** SOURCE MATERIAL follows **

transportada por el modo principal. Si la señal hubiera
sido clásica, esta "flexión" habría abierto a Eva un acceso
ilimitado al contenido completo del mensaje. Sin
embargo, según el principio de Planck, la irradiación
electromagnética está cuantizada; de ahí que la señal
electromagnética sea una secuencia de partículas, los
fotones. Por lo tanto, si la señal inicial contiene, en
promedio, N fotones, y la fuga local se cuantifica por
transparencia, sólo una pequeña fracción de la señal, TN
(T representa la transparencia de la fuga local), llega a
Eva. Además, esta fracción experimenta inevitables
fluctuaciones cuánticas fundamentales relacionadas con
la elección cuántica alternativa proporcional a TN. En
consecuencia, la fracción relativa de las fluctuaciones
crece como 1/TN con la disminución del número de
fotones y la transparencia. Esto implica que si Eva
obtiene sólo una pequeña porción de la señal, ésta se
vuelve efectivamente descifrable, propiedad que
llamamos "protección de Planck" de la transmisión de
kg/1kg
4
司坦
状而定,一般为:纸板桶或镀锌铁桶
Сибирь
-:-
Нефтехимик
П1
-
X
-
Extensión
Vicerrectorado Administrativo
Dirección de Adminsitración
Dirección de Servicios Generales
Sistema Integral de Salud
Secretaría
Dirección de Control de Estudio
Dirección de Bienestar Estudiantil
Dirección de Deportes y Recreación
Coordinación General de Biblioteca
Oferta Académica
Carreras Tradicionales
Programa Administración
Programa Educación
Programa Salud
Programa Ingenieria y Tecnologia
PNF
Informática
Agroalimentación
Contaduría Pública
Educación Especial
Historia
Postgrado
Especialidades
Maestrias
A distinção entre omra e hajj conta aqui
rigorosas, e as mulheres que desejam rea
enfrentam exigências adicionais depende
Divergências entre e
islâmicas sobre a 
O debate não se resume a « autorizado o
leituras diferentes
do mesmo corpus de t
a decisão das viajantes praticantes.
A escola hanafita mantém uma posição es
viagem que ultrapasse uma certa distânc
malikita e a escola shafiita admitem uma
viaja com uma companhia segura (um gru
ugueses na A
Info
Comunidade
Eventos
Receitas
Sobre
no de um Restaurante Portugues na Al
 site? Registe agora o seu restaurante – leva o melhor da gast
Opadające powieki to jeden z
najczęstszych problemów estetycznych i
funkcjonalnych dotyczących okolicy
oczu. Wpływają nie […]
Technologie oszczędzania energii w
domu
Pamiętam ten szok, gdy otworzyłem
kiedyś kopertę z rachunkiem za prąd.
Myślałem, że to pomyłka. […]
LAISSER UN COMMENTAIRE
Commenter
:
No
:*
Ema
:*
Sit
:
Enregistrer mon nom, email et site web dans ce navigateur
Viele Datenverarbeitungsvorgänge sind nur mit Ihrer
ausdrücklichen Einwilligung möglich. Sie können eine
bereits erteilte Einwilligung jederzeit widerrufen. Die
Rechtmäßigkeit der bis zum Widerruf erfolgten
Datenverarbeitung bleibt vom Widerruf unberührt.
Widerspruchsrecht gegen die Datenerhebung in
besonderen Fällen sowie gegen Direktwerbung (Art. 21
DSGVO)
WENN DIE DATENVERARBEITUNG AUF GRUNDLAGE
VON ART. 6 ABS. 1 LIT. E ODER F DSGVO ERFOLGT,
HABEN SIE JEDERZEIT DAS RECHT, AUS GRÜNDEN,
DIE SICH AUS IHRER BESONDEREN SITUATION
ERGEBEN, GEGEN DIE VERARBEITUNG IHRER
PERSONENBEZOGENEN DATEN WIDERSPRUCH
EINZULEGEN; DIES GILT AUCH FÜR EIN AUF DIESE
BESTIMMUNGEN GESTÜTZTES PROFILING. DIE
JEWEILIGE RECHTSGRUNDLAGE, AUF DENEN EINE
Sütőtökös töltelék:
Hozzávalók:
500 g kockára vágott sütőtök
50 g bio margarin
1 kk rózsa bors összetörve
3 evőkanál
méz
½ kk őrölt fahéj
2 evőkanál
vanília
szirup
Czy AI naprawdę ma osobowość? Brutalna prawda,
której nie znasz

** End of SOURCE MATERIAL **

- **WORK REQUIRED**:
Reproduce the data above, switching every instance of "Dirección" to "Departamento" and leaving everything else unchanged.

- **ANSWER BOX**:
transportada por el modo principal. Si la señal hubiera
sido clásica, esta "flexión" habría abierto a Eva un acceso
ilimitado al contenido completo del mensaje. Sin
embargo, según el principio de Planck, la irradiación
electromagnética está cuantizada; de ahí que la señal
electromagnética sea una secuencia de partículas, los
fotones. Por lo tanto, si la señal inicial contiene, en
promedio, N fotones, y la fuga local se cuantifica por
transparencia, sólo una pequeña fracción de la señal, TN
(T representa la transparencia de la fuga local), llega a
Eva. Además, esta fracción experimenta inevitables
fluctuaciones cuánticas fundamentales relacionadas con
la elección cuántica alternativa proporcional a TN. En
consecuencia, la fracción relativa de las fluctuaciones
crece como 1/TN con la disminución del número de
fotones y la transparencia. Esto implica que si Eva
obtiene sólo una pequeña porción de la señal, ésta se
vuelve efectivamente descifrable, propiedad que
llamamos "protección de Planck" de la transmisión de
kg/1kg
4
司坦
状而定,一般为:纸板桶或镀锌铁桶
Сибирь
-:-
Нефтехимик
П1
-
X
-
Extensión
Vicerrectorado Administrativo
Departamento de Adminsitración
Departamento de Servicios Generales
Sistema Integral de Salud
Secretaría
Departamento de Control de Estudio
Departamento de Bienestar Estudiantil
Departamento de Deportes y Recreación
Coordinación General de Biblioteca
Oferta Académica
Carreras Tradicionales
Programa Administración
Programa Educación
Programa Salud
Programa Ingenieria y Tecnologia
PNF
Informática
Agroalimentación
Contaduría Pública
Educación Especial
Historia
Postgrado
Especialidades
Maestrias
A distinção entre omra e hajj conta aqui
rigorosas, e as mulheres que desejam rea
enfrentam exigências adicionais depende
Divergências entre e
islâmicas sobre a 
O debate não se resume a « autorizado o
leituras diferentes
do mesmo corpus de t
a decisão das viajantes praticantes.
A escola hanafita mantém uma posição es
viagem que ultrapasse uma certa distânc
malikita e a escola shafiita admitem uma
viaja com uma companhia segura (um gru
ugueses na A
Info
Comunidade
Eventos
Receitas
Sobre
no de um Restaurante Portugues na Al
 site? Registe agora o seu restaurante – leva o melhor da gast
Opadające powieki to jeden z
najczęstszych problemów estetycznych i
funkcjonalnych dotyczących okolicy
oczu. Wpływają nie […]
Technologie oszczędzania energii w
domu
Pamiętam ten szok, gdy otworzyłem
kiedyś kopertę z rachunkiem za prąd.
Myślałem, że to pomyłka. […]
LAISSER UN COMMENTAIRE
Commenter
:
No
:*
Ema
:*
Sit
:
Enregistrer mon nom, email et site web dans ce navigateur
Viele Datenverarbeitungsvorgänge sind nur mit Ihrer
ausdrücklichen Einwilligung möglich. Sie können eine
bereits erteilte Einwilligung jederzeit widerrufen. Die
Rechtmäßigkeit der bis zum Widerruf erfolgten
Datenverarbeitung bleibt vom Widerruf unberührt.
Widerspruchsrecht gegen die Datenerhebung in
besonderen Fällen sowie gegen Direktwerbung (Art. 21
DSGVO)
WENN DIE DATENVERARBEITUNG AUF GRUNDLAGE
VON ART. 6 ABS. 1 LIT. E ODER F DSGVO ERFOLGT,
HABEN SIE JEDERZEIT DAS RECHT, AUS GRÜNDEN,
DIE SICH AUS IHRER BESONDEREN SITUATION
ERGEBEN, GEGEN DIE VERARBEITUNG IHRER
PERSONENBEZOGENEN DATEN WIDERSPRUCH
EINZULEGEN; DIES GILT AUCH FÜR EIN AUF DIESE
BESTIMMUNGEN GESTÜTZTES PROFILING. DIE
JEWEILIGE RECHTSGRUNDLAGE, AUF DENEN EINE
Sütőtökös töltelék:
Hozzávalók:
500 g kockára vágott sütőtök
50 g bio margarin
1 kk rózsa bors összetörve
3 evőkanál
méz
½ kk őrölt fahéj
2 evőkanál
vanília
szirup
Czy AI naprawdę ma osobowość? Brutalna prawda,
której nie znasz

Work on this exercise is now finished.